Emek Partisi (EMEP) Genel Başkanı Seyit Aslan, “Roboskî’de 34 Kürt katledildi ve 13 yıldır bu ülkenin iktidarı, mahkemeleri, Anayasa Mahkemesi, AİHM üç maymunu oynuyor. ‘Duymadık, görmedik, bilmiyoruz’ diyorlar. 13 yıldır hep birlikte adaletin peşindeyiz. Ama bu ülkeyi yönetenler adaleti sağlamak yerine işledikleri suçun üstünü örtmek için gece gündüz demeden çabalıyor. Bu ülkede milyonlarca Kürt barış, eşitlik içerisinde yaşamak istiyor. Türkiye halkları bir arada barış, eşitlik içerisinde, demokratik hak ve özgürlüklerini kazanmış bir biçimde bir arada yaşamak istiyor. Bir şekilde uzatılan bir el var. Ancak Roboskî’de 34 Kürt’ü katleden anlayış burada adalet sağlamıyorsa on binlerce Kürt’ü cezaevinde tutuyorsa, Kobanê eyleminden dolayı demokratik haklarını kullanan eş başkanlar dahi onlarca yıl cezaevine yatırılıyorsa bu ülkede adaletten, eşitlikten, hukuktan bahsetmek mümkün değil. Hâlâ sınır ötesinde operasyonlar yapılıyorsa, Suriye’de Kürt halkının kazanmış olduğu demokratik haklara dönük tehditler varsa burada barıştan, adaletten söz etmek mümkün değil. Öncelikle 34 Kürt’ü katledenlerin açığa çıkarılması tümünün yargılanması gerekir. Cezaevlerindeki on binlerce tutsağın genel afla serbest bırakılması gerekir. Sınır ötesi operasyonlara son vermek gerekir. Rojava halkının kendi kurduğu demokratik yönetimin tanınması gerekir. Bunlar olmadan söyledikleri gerçek değil. O yüzden Türk ve Kürt halkı, Kürt ve Türk işçiler, emekçiler olarak barış, eşitlik, adalet mücadelesini hep birlikte sürdürmeye devam edeceğiz. Biliyoruz ki bizler mücadele etmeden kendi geleceğimizi kendi ellerimizle kazanmadan hiç kimsenin bu ülkede bize eşitlik, kardeşlik, barış, demokrasi, adalet vermesi mümkün değil. Buradan bir kez daha çağrımız şudur: Türk ve Kürt halkı olarak Ortadoğu halkları olarak barış ve eşitlik istiyoruz. Emperyalistlerin bölgedeki savaş politikalarının son bulmasını istiyoruz.
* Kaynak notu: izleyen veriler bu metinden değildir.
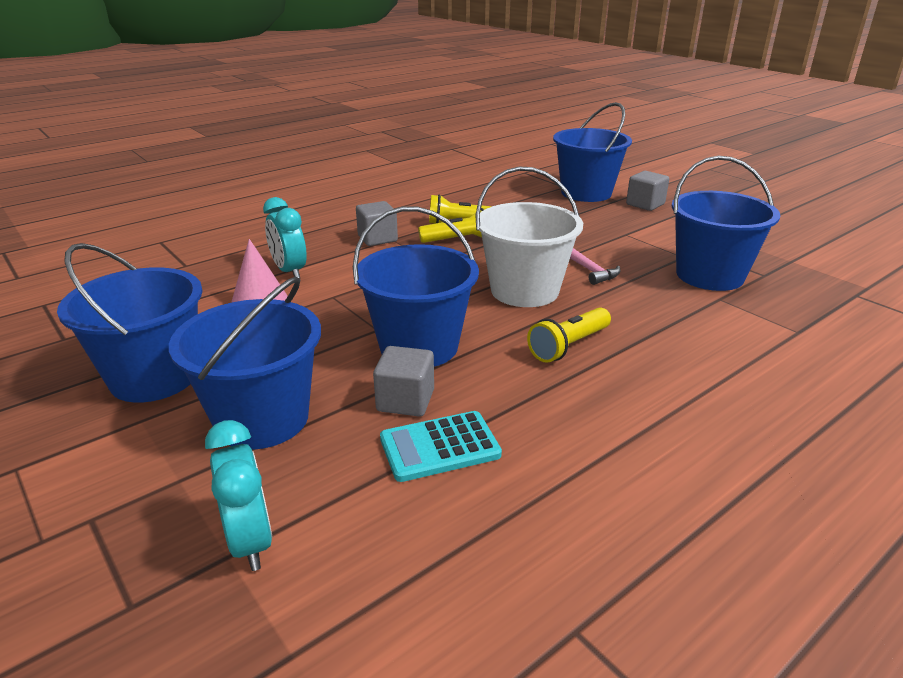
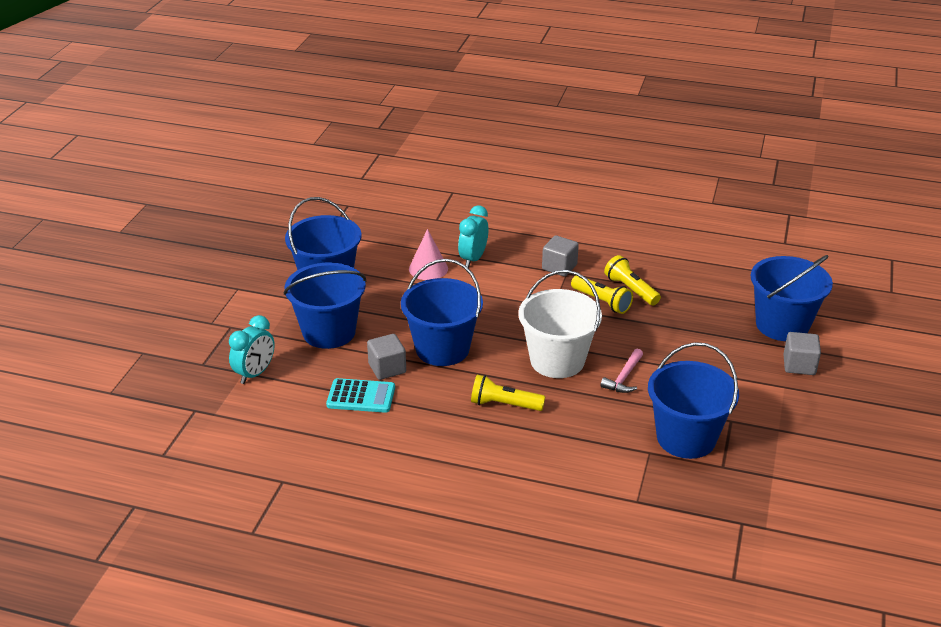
camera: 55 degrees right, 5 degrees up
turquoise calculator [380,411,502,482] -> turquoise calculator turned 150 degrees clockwise [326,378,395,413]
Mazlum Filistin halkının da Lübnan halkının da Suriye halkının da Türkiye’deki Kürt ve Türk halkının da eşitlik ve barış içerisinde bir arada yaşamasını istiyoruz. Bunun mücadelesini vermeye devam edeceğiz” dedi.

EHP: MÜCADELE EDECEĞİZ

Emekçi Hareket Partisi (EHP) Merkez Yürütme Kurulu (MYK) üyesi Sanem Deniz Kural da “Siyasi iktidar diyor ya ‘eşitsizlik, ayrımcılık nerede?’ Eğer eşitsizliği, ayrımcılığı görmek istiyorsanız 34 insanın yan yana dizilmiş bedenlerine bakarak, görürsünüz. Eşitsizliği görmek istiyorsanız; Kürt olduğu için tepelerine bomba yağdıranlara ceza verilmemesine bakacaksınız. Kürt sorununda yeni bir süreçten geçiliyor. Bu süreçte de bu siyasi iktidar antidemokratik, hukuksuz, kayyım siyasetini devreye soktu. Her yerde hak olan seçim Kürtlere yasak ilan edildi. Böyle eşitlik, adalet olmuyor. Buna karşı hep birlikte mücadele edeceğiz” ifadelerini kullandı. 
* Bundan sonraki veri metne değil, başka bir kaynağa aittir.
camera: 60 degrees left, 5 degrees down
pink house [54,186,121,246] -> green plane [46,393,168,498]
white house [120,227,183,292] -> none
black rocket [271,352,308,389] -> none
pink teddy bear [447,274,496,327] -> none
GÖK: FAİLLER ORTADA, HÂLÂ DEVLETİN İÇİNDE

Roboskîli ailelerin acısını 13 yıldır yüreğinde hissettiklerini kaydeden CHP’li Levent Gök ise şunları söyledi: “Siyasi kimliğimizi bir tarafa bırakarak, insani kimliğimiz ile bir şeyler yapmaya başladık. Roboskî net bir olaydır, berrak bir olaydır. Failleri gizli, saklı değildir. Ne için yargılama olmuyor? Neden kimse istifa etmiyor? Çünkü devleti yönetenlerin hepsi bu işin içindedir. O kararı alanlar bugün hâlâ devletin içinde çalışma yapıyor. Genelkurmay İstihbarat Daire Başkanı, şimdiki MSB Başkanı Yaşar Güler’di. Onay veren de dönemin Genelkurmay ikinci Başkanı Hulusi Akar’dı. O kararı alanlar yine devletin en üst kademesindedir. 13 yıldır yargılamanın yapılması için mücadele ediyoruz. Umudumuzu kaybetmiyoruz. Elimizde resmi belge var. Olaydaki sorumluları biliyoruz. Hep birlikte bu olayın üstünden geleceğiz.”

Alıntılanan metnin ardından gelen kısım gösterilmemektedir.